> **DOCUMENT EXTRACT**
—————
But, why cop shows? At first I watched them because they’re reliable, disposable, relaxing pulp fiction, following a certain structure of set-up, development, and resolution with a cast of characters we come to care about. But that gets old fast. Now I realize that what gets to me is the fact that we have a group of bright professionals standing around talking about how to solve a problem or address a concern. It echoes what I felt when I was in the Publications department at the Academy and my staff and I had to figure out how to solve some procedural glitch or other, intelligent people coming together to deal with some professional-level issue. I felt the same way when I found a documentary online about the musicians in the Wrecking Crew. Or whenever I come across a show about the development of our space program. Find Failure Is Not an Option, either the book or documentary, and tell me you aren’t riveted every minute you spend with it. And when a group of us local writers and poets used to meet once a month at the now-gone Top Shelf Books here in Palatine, Illinois, to read our work and discuss it with other writers—heaven. I was with my own kind, I guess, and for a few hours not alone at the keyboard and inside my own head.
—————
> **PROVIDED RECORDS**
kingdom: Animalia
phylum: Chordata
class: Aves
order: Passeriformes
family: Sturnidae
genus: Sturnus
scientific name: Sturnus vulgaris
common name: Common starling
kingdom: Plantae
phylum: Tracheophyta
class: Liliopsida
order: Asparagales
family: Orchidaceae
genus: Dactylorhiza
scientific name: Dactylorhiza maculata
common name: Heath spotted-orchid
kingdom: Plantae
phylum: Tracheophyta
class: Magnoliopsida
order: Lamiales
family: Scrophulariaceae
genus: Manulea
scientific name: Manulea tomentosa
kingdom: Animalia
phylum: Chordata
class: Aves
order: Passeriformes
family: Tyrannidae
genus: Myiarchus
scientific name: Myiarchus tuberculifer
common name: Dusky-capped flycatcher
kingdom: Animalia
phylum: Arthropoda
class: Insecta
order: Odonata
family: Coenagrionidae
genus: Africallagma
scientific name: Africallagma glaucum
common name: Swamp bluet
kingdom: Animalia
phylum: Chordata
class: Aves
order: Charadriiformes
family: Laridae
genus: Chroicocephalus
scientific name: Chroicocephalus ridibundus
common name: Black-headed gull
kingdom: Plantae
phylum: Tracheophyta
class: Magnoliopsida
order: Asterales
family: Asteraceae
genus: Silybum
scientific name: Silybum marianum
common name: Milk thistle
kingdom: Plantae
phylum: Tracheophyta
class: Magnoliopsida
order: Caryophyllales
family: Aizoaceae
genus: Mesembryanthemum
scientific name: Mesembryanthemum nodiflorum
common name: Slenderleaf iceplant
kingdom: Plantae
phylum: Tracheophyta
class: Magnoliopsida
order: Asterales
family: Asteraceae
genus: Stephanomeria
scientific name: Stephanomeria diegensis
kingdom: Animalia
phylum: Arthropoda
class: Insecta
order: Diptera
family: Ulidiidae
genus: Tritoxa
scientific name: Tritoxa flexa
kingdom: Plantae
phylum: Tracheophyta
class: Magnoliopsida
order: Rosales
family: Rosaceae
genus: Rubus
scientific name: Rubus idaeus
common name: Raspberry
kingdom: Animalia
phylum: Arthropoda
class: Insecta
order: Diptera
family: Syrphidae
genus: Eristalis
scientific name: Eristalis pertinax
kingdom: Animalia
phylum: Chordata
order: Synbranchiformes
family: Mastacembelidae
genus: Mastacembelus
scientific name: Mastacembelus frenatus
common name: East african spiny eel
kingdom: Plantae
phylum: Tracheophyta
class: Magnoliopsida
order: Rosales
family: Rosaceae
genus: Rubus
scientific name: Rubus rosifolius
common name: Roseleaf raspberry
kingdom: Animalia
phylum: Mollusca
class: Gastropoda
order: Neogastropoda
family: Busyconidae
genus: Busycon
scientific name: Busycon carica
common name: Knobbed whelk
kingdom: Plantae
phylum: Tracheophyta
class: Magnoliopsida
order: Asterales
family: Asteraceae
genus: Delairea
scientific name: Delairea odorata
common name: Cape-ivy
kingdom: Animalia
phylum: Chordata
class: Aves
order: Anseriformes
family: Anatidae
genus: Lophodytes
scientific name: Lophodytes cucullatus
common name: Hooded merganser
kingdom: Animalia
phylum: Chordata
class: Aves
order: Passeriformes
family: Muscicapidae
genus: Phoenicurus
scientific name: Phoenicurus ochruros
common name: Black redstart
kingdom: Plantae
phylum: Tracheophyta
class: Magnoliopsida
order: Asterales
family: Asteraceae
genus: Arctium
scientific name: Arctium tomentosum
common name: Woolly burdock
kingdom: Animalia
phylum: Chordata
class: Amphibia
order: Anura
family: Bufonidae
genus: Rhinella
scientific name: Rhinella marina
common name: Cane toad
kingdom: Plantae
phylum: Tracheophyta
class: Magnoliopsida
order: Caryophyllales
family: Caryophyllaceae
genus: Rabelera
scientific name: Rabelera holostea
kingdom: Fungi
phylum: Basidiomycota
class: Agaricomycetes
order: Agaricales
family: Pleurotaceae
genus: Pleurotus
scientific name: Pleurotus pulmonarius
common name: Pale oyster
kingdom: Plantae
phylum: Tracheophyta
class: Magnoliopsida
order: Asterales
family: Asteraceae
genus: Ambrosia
—————
In the passage about watching cop shows, where did the group of local writers and poets meet once a month?

At the now-gone Top Shelf Books in Palatine, Illinois.